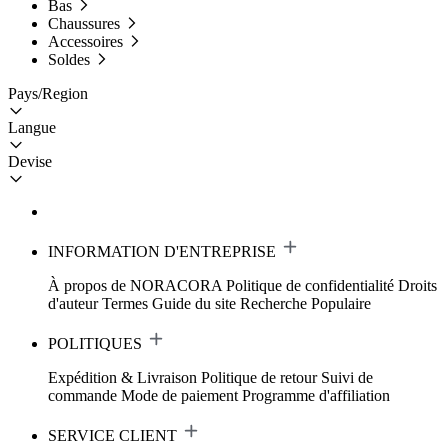
Bas
Chaussures
Accessoires
Soldes
Pays/Region
Langue
Devise
INFORMATION D'ENTREPRISE
À propos de NORACORA
Politique de confidentialité
Droits
d'auteur
Termes
Guide du site
Recherche Populaire
POLITIQUES
Expédition & Livraison
Politique de retour
Suivi de
commande
Mode de paiement
Programme d'affiliation
SERVICE CLIENT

#### What is expected
Write the material above out again exactly. Omit every image.

#### Result for this task
Bas
Chaussures
Accessoires
Soldes
Pays/Region
Langue
Devise
INFORMATION D'ENTREPRISE
À propos de NORACORA
Politique de confidentialité
Droits
d'auteur
Termes
Guide du site
Recherche Populaire
POLITIQUES
Expédition & Livraison
Politique de retour
Suivi de
commande
Mode de paiement
Programme d'affiliation
SERVICE CLIENT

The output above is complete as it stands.